» Available data

----------------------------------------

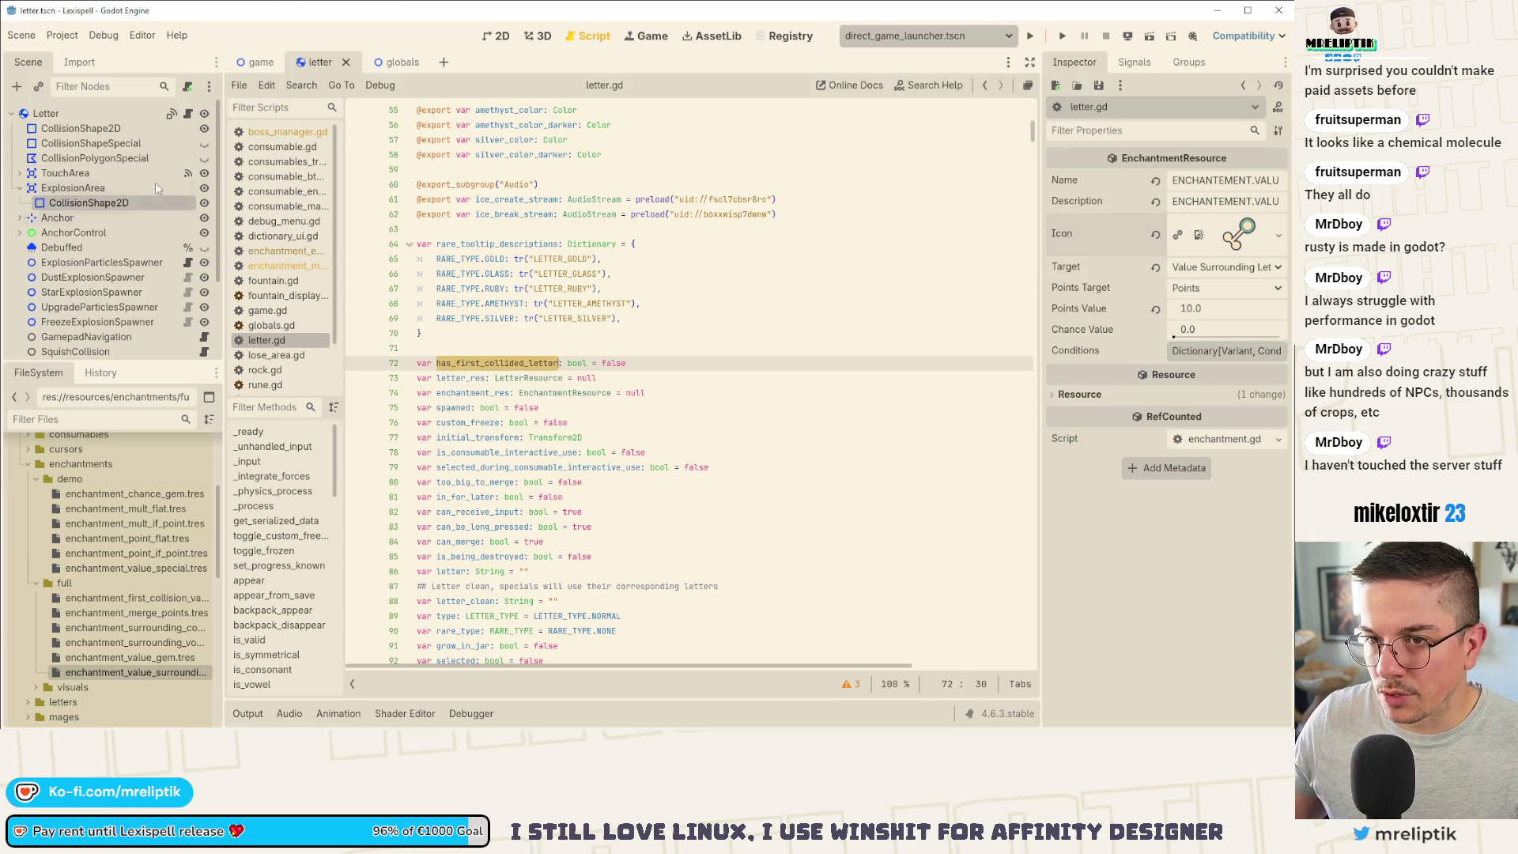
click(48, 113)
click(1134, 61)
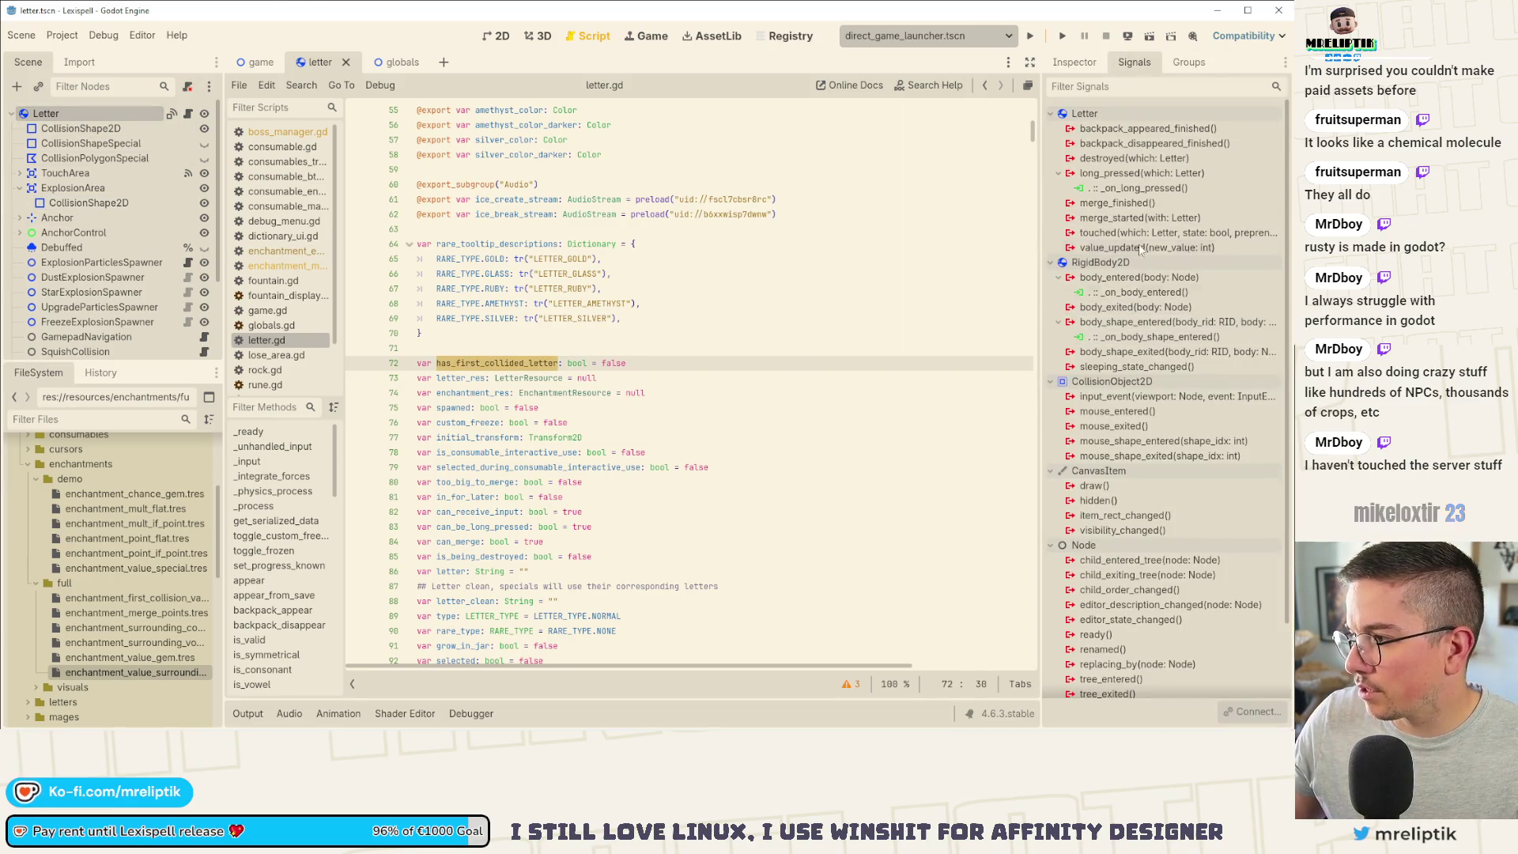
double_click(1139, 277)
click(490, 515)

----------------------------------------

» Assigned task
Please make an exact copy of the whole listing and leave out its pictures.

» Answer space
click(48, 113)
click(1134, 61)
double_click(1139, 277)
click(490, 515)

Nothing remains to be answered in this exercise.